(Stored data entries)

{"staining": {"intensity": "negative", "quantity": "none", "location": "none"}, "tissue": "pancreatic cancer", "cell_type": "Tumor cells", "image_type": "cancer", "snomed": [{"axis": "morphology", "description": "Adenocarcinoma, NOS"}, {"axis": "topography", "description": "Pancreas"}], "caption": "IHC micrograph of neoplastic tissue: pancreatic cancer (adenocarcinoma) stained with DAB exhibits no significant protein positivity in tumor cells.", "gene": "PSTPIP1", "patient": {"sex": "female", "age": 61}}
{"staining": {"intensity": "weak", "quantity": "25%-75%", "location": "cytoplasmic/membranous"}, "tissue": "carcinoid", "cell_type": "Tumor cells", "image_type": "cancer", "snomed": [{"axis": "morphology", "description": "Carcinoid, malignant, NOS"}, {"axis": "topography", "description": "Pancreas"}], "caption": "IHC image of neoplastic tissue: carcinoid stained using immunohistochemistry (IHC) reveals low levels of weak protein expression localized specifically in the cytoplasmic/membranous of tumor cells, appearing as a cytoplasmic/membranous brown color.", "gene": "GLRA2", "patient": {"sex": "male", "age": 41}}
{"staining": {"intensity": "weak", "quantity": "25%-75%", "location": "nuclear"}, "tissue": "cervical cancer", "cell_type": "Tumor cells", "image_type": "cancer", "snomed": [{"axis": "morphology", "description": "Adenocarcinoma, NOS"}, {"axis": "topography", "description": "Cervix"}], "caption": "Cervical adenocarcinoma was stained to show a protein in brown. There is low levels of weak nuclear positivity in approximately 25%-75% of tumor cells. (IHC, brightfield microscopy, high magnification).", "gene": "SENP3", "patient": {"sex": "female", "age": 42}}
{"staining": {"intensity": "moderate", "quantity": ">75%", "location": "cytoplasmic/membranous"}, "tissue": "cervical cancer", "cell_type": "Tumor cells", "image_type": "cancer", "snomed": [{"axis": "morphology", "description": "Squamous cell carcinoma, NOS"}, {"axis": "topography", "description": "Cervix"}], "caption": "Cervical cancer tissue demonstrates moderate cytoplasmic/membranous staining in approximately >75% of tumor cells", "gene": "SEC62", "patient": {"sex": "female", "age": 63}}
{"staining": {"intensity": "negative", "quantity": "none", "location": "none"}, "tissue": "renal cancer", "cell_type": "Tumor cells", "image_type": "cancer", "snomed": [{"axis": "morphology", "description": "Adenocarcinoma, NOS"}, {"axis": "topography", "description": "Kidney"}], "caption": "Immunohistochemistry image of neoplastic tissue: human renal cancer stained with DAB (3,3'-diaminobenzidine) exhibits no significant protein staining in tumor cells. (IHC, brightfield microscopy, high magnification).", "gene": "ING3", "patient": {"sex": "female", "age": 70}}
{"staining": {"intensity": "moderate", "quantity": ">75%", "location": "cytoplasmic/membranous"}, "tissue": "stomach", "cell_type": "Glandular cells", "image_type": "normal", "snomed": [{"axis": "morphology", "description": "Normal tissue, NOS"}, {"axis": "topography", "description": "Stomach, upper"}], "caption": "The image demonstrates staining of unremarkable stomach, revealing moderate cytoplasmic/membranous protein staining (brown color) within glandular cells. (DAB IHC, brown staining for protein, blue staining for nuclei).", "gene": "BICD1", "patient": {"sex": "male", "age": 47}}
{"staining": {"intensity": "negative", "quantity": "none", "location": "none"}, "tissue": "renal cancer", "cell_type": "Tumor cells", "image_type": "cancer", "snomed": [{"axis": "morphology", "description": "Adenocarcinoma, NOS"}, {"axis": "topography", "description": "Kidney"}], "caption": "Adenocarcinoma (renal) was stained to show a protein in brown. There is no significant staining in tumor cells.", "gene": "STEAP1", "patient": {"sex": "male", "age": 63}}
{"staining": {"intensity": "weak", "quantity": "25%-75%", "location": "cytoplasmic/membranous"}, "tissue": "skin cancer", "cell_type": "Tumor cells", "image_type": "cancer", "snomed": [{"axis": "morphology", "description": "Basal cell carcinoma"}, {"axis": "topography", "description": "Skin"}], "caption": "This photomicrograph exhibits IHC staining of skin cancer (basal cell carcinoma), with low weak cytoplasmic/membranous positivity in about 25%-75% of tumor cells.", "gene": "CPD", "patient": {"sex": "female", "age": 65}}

About this exercise: Only a number is expected here: the count of lines in the records above that include the word "Kidney".

Expected output: 2